• **WORK REQUEST**: Word for word, set down every record that appears below.

---- PROVIDED DATA

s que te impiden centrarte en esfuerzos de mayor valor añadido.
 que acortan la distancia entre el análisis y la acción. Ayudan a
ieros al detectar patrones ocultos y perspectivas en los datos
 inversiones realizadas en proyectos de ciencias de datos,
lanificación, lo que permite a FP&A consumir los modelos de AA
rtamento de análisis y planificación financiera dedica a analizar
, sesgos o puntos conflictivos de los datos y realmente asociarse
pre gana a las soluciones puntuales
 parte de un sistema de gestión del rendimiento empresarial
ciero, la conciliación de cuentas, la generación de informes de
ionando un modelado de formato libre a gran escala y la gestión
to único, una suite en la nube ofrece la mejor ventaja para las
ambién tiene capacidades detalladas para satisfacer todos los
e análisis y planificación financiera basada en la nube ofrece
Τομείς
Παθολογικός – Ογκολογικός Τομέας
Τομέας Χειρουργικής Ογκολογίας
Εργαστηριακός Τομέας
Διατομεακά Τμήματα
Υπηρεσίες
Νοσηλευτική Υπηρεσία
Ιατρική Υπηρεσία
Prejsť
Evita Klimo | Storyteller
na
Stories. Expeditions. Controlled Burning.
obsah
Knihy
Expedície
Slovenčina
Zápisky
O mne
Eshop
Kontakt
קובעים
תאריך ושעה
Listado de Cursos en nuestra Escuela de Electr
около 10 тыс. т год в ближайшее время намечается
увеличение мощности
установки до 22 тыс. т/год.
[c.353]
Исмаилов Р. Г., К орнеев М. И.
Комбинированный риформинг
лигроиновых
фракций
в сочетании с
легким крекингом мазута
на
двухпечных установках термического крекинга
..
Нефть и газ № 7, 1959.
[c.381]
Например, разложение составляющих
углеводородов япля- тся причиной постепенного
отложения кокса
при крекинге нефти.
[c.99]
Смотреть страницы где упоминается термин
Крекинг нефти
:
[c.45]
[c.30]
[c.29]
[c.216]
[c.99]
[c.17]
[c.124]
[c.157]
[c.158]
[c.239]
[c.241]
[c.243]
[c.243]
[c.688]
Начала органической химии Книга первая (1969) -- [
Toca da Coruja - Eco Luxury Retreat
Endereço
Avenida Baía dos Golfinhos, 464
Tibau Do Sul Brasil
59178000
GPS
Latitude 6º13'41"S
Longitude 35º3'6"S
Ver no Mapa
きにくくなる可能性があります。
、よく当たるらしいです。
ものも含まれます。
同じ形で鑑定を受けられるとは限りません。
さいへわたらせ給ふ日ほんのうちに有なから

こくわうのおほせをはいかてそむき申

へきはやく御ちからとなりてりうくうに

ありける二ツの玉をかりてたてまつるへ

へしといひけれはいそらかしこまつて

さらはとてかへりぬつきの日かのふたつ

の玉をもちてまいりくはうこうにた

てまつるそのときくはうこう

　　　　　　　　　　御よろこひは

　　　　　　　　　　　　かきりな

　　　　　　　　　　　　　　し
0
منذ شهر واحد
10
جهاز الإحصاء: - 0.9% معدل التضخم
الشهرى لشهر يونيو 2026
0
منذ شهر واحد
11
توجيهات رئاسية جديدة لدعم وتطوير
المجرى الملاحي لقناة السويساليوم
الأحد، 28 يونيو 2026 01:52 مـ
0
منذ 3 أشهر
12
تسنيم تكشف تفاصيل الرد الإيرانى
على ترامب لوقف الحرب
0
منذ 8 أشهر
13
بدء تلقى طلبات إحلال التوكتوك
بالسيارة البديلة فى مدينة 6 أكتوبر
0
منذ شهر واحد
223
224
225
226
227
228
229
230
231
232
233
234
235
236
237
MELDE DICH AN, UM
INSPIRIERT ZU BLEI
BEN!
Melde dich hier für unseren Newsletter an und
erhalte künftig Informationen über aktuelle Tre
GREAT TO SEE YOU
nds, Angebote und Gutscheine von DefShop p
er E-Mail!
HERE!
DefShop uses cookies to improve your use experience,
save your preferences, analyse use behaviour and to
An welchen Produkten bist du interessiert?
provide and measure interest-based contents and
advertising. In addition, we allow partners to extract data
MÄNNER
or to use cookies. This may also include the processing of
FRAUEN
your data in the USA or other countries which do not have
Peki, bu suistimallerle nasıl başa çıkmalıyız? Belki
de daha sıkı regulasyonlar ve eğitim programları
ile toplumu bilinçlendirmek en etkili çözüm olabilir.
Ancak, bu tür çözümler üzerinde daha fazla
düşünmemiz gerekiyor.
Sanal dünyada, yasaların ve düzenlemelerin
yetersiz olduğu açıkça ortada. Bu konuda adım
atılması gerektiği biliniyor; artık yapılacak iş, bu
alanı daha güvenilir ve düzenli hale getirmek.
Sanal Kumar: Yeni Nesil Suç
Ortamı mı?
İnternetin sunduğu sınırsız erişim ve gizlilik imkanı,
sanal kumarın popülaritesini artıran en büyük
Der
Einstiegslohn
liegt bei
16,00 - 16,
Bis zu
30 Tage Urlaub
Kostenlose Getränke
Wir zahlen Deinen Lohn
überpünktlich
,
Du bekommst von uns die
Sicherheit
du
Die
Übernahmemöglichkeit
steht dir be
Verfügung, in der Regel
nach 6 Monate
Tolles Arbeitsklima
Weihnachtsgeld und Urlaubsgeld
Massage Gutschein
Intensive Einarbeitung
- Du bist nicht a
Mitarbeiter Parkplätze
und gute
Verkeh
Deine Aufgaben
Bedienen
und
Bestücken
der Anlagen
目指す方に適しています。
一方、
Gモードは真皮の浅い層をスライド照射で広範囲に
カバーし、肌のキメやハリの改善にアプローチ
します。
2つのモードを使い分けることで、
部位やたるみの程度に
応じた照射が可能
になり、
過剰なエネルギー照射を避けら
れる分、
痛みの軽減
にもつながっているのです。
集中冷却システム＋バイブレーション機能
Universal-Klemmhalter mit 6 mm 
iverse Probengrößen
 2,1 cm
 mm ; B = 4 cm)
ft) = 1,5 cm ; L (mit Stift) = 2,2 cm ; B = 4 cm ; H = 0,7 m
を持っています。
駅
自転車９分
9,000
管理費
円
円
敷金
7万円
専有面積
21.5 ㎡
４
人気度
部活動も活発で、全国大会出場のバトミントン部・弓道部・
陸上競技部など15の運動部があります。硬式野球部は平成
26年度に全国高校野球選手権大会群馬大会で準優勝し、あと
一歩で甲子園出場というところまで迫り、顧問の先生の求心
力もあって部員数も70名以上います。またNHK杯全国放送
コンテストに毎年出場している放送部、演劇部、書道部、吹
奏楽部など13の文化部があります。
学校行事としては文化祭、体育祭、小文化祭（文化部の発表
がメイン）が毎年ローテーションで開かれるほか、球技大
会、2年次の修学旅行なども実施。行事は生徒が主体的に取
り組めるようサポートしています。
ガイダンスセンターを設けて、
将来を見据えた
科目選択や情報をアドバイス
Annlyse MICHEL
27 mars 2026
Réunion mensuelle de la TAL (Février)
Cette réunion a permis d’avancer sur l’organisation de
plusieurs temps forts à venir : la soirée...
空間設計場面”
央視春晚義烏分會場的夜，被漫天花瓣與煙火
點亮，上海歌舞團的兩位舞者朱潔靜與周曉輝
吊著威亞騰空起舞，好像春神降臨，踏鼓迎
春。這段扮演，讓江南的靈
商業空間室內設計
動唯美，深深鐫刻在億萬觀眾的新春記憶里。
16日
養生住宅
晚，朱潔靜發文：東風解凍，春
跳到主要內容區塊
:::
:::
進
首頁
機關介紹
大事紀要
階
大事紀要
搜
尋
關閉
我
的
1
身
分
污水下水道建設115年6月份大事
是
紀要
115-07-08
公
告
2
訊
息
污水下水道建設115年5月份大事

--------

• **TASK OUTPUT**:
s que te impiden centrarte en esfuerzos de mayor valor añadido.
 que acortan la distancia entre el análisis y la acción. Ayudan a
ieros al detectar patrones ocultos y perspectivas en los datos
 inversiones realizadas en proyectos de ciencias de datos,
lanificación, lo que permite a FP&A consumir los modelos de AA
rtamento de análisis y planificación financiera dedica a analizar
, sesgos o puntos conflictivos de los datos y realmente asociarse
pre gana a las soluciones puntuales
 parte de un sistema de gestión del rendimiento empresarial
ciero, la conciliación de cuentas, la generación de informes de
ionando un modelado de formato libre a gran escala y la gestión
to único, una suite en la nube ofrece la mejor ventaja para las
ambién tiene capacidades detalladas para satisfacer todos los
e análisis y planificación financiera basada en la nube ofrece
Τομείς
Παθολογικός – Ογκολογικός Τομέας
Τομέας Χειρουργικής Ογκολογίας
Εργαστηριακός Τομέας
Διατομεακά Τμήματα
Υπηρεσίες
Νοσηλευτική Υπηρεσία
Ιατρική Υπηρεσία
Prejsť
Evita Klimo | Storyteller
na
Stories. Expeditions. Controlled Burning.
obsah
Knihy
Expedície
Slovenčina
Zápisky
O mne
Eshop
Kontakt
קובעים
תאריך ושעה
Listado de Cursos en nuestra Escuela de Electr
около 10 тыс. т год в ближайшее время намечается
увеличение мощности
установки до 22 тыс. т/год.
[c.353]
Исмаилов Р. Г., К орнеев М. И.
Комбинированный риформинг
лигроиновых
фракций
в сочетании с
легким крекингом мазута
на
двухпечных установках термического крекинга
..
Нефть и газ № 7, 1959.
[c.381]
Например, разложение составляющих
углеводородов япля- тся причиной постепенного
отложения кокса
при крекинге нефти.
[c.99]
Смотреть страницы где упоминается термин
Крекинг нефти
:
[c.45]
[c.30]
[c.29]
[c.216]
[c.99]
[c.17]
[c.124]
[c.157]
[c.158]
[c.239]
[c.241]
[c.243]
[c.243]
[c.688]
Начала органической химии Книга первая (1969) -- [
Toca da Coruja - Eco Luxury Retreat
Endereço
Avenida Baía dos Golfinhos, 464
Tibau Do Sul Brasil
59178000
GPS
Latitude 6º13'41"S
Longitude 35º3'6"S
Ver no Mapa
きにくくなる可能性があります。
、よく当たるらしいです。
ものも含まれます。
同じ形で鑑定を受けられるとは限りません。
さいへわたらせ給ふ日ほんのうちに有なから

こくわうのおほせをはいかてそむき申

へきはやく御ちからとなりてりうくうに

ありける二ツの玉をかりてたてまつるへ

へしといひけれはいそらかしこまつて

さらはとてかへりぬつきの日かのふたつ

の玉をもちてまいりくはうこうにた

てまつるそのときくはうこう

　　　　　　　　　　御よろこひは

　　　　　　　　　　　　かきりな

　　　　　　　　　　　　　　し
0
منذ شهر واحد
10
جهاز الإحصاء: - 0.9% معدل التضخم
الشهرى لشهر يونيو 2026
0
منذ شهر واحد
11
توجيهات رئاسية جديدة لدعم وتطوير
المجرى الملاحي لقناة السويساليوم
الأحد، 28 يونيو 2026 01:52 مـ
0
منذ 3 أشهر
12
تسنيم تكشف تفاصيل الرد الإيرانى
على ترامب لوقف الحرب
0
منذ 8 أشهر
13
بدء تلقى طلبات إحلال التوكتوك
بالسيارة البديلة فى مدينة 6 أكتوبر
0
منذ شهر واحد
223
224
225
226
227
228
229
230
231
232
233
234
235
236
237
MELDE DICH AN, UM
INSPIRIERT ZU BLEI
BEN!
Melde dich hier für unseren Newsletter an und
erhalte künftig Informationen über aktuelle Tre
GREAT TO SEE YOU
nds, Angebote und Gutscheine von DefShop p
er E-Mail!
HERE!
DefShop uses cookies to improve your use experience,
save your preferences, analyse use behaviour and to
An welchen Produkten bist du interessiert?
provide and measure interest-based contents and
advertising. In addition, we allow partners to extract data
MÄNNER
or to use cookies. This may also include the processing of
FRAUEN
your data in the USA or other countries which do not have
Peki, bu suistimallerle nasıl başa çıkmalıyız? Belki
de daha sıkı regulasyonlar ve eğitim programları
ile toplumu bilinçlendirmek en etkili çözüm olabilir.
Ancak, bu tür çözümler üzerinde daha fazla
düşünmemiz gerekiyor.
Sanal dünyada, yasaların ve düzenlemelerin
yetersiz olduğu açıkça ortada. Bu konuda adım
atılması gerektiği biliniyor; artık yapılacak iş, bu
alanı daha güvenilir ve düzenli hale getirmek.
Sanal Kumar: Yeni Nesil Suç
Ortamı mı?
İnternetin sunduğu sınırsız erişim ve gizlilik imkanı,
sanal kumarın popülaritesini artıran en büyük
Der
Einstiegslohn
liegt bei
16,00 - 16,
Bis zu
30 Tage Urlaub
Kostenlose Getränke
Wir zahlen Deinen Lohn
überpünktlich
,
Du bekommst von uns die
Sicherheit
du
Die
Übernahmemöglichkeit
steht dir be
Verfügung, in der Regel
nach 6 Monate
Tolles Arbeitsklima
Weihnachtsgeld und Urlaubsgeld
Massage Gutschein
Intensive Einarbeitung
- Du bist nicht a
Mitarbeiter Parkplätze
und gute
Verkeh
Deine Aufgaben
Bedienen
und
Bestücken
der Anlagen
目指す方に適しています。
一方、
Gモードは真皮の浅い層をスライド照射で広範囲に
カバーし、肌のキメやハリの改善にアプローチ
します。
2つのモードを使い分けることで、
部位やたるみの程度に
応じた照射が可能
になり、
過剰なエネルギー照射を避けら
れる分、
痛みの軽減
にもつながっているのです。
集中冷却システム＋バイブレーション機能
Universal-Klemmhalter mit 6 mm 
iverse Probengrößen
 2,1 cm
 mm ; B = 4 cm)
ft) = 1,5 cm ; L (mit Stift) = 2,2 cm ; B = 4 cm ; H = 0,7 m
を持っています。
駅
自転車９分
9,000
管理費
円
円
敷金
7万円
専有面積
21.5 ㎡
４
人気度
部活動も活発で、全国大会出場のバトミントン部・弓道部・
陸上競技部など15の運動部があります。硬式野球部は平成
26年度に全国高校野球選手権大会群馬大会で準優勝し、あと
一歩で甲子園出場というところまで迫り、顧問の先生の求心
力もあって部員数も70名以上います。またNHK杯全国放送
コンテストに毎年出場している放送部、演劇部、書道部、吹
奏楽部など13の文化部があります。
学校行事としては文化祭、体育祭、小文化祭（文化部の発表
がメイン）が毎年ローテーションで開かれるほか、球技大
会、2年次の修学旅行なども実施。行事は生徒が主体的に取
り組めるようサポートしています。
ガイダンスセンターを設けて、
将来を見据えた
科目選択や情報をアドバイス
Annlyse MICHEL
27 mars 2026
Réunion mensuelle de la TAL (Février)
Cette réunion a permis d’avancer sur l’organisation de
plusieurs temps forts à venir : la soirée...
空間設計場面”
央視春晚義烏分會場的夜，被漫天花瓣與煙火
點亮，上海歌舞團的兩位舞者朱潔靜與周曉輝
吊著威亞騰空起舞，好像春神降臨，踏鼓迎
春。這段扮演，讓江南的靈
商業空間室內設計
動唯美，深深鐫刻在億萬觀眾的新春記憶里。
16日
養生住宅
晚，朱潔靜發文：東風解凍，春
跳到主要內容區塊
:::
:::
進
首頁
機關介紹
大事紀要
階
大事紀要
搜
尋
關閉
我
的
1
身
分
污水下水道建設115年6月份大事
是
紀要
115-07-08
公
告
2
訊
息
污水下水道建設115年5月份大事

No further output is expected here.